En mi charla introductoria de ayer describí el ayuno como una clave que se dejó de lado, pero que se encuentra que en toda la Biblia. Sin embargo, la iglesia cristiana dejó de lado, olvidándose de esta práctica. Empecé con una definición simple del ayuno: “es abstenerse voluntariamente de comida para propósitos espirituales”. Algunas personas, a veces, no solo se abstienen de alimentos, sino también de beber, pero esa es la excepción y no la norma. Repetiré esa definición, el ayuno es “abstenerse voluntariamente de comida con propósitos espirituales”.
El propósito principal, según la Biblia es humillarse. Ayunar es una forma Bíblica de humillarnos. Dije que Dios requiere que su pueblo se humille ante de él. Dios ha revelado que una manera simple y práctica de humillarnos es a través del ayuno.
Vimos algunos ejemplos históricos del Antiguo Testamento: el ejemplo de David en los Salmos, de Esdras y los exiliados regresando de Babilonia, el de Josafat y el pueblo de Judá, y luego el día de la Expiación, el día más sagrado del calendario judío en el que se requiere que todos los judíos ayunen. La naturaleza esencial del ayuno es renunciar a lo natural para invocar lo sobrenatural. Lo más natural para nosotros es comer. Cuando dejamos de comer, estamos deliberadamente dejando a un lado lo natural para volvernos a Dios y a lo sobrenatural. Esto tiene un significado profundo.

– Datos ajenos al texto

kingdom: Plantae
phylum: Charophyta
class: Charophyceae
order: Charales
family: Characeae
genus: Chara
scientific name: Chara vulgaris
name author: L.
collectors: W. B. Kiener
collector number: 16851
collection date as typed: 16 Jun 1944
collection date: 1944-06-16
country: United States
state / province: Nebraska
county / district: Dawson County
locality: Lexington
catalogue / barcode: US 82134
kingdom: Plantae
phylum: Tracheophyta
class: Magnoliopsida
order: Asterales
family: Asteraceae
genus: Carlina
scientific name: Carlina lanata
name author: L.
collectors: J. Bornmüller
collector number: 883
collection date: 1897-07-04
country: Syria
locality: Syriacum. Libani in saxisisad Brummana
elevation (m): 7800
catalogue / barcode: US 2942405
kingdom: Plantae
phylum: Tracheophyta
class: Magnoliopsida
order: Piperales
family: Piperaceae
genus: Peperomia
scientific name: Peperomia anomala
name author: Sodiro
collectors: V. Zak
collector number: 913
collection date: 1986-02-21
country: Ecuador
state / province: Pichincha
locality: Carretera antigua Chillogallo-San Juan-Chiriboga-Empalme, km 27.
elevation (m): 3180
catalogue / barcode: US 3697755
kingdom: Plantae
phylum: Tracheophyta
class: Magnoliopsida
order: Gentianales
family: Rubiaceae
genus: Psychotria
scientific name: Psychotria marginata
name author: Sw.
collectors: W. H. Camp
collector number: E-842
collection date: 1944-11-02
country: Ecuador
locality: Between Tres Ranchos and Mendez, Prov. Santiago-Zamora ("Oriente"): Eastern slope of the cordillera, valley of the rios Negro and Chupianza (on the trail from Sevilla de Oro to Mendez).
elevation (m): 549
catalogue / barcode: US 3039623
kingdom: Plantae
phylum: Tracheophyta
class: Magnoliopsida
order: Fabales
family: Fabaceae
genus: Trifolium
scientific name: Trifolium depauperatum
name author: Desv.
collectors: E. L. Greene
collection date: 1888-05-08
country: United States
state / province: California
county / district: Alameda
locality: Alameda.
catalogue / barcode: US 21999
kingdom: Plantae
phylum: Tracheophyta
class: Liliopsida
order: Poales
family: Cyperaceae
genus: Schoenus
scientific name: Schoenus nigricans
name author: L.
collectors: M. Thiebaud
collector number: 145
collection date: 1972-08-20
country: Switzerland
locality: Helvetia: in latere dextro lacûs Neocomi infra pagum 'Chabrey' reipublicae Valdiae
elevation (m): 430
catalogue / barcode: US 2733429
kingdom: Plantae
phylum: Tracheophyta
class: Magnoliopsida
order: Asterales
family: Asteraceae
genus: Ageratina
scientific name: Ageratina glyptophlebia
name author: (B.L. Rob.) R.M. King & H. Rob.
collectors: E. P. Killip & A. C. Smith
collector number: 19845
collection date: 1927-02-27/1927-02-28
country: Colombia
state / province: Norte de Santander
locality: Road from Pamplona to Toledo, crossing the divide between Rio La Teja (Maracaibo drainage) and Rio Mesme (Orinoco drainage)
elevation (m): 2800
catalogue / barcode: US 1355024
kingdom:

Hoy hablaré sobre el ayuno como parte de la vida y ministerio de Jesús y de la iglesia del Nuevo Testamento. En primer lugar, el Señor Jesús practicaba el ayuno, como relata en Lucas capítulo 4, versículos 1 y 2:
Jesús, lleno del Espíritu Santo, volvió del Jordán y fue llevado por el Espíritu en el desierto 2 por cuarenta días, siendo tentado por el diablo. Y no comió nada durante esos días, pasados los cuales tuvo hambre.
Expliqué previamente que esas palabras indicaban que Jesús se abstuvo de comida pero probablemente bebió agua. Antes de que Jesús comenzara su ministerio público, ocurrieron dos experiencias críticas por las que Él pasó. Primero, el Espíritu Santo descendió sobre Él y fue investido de un poder sobrenatural del Espíritu para su ministerio. Sin embargo, no comenzó su ministerio de inmediato. La segunda experiencia fue cuarenta días de ayuno en el desierto. El se abstuvo de comer y se enfocó en lo espiritual. Durante ese tiempo tuvo aparentemente un conflicto directo y cara a cara con Satanás. A través de su ayuno, salió victorioso de ese primer conflicto contra Satanás. Esta ilustración pareciera indicar que el ayuno es esencial en nuestras vidas si queremos obtener victoria sobre Satanás. Si Jesús tuvo que ayunar para obtener la victoria, no entiendo como cualquiera de nosotros puede anhelar la victoria sin hacer lo mismo que Jesús hizo.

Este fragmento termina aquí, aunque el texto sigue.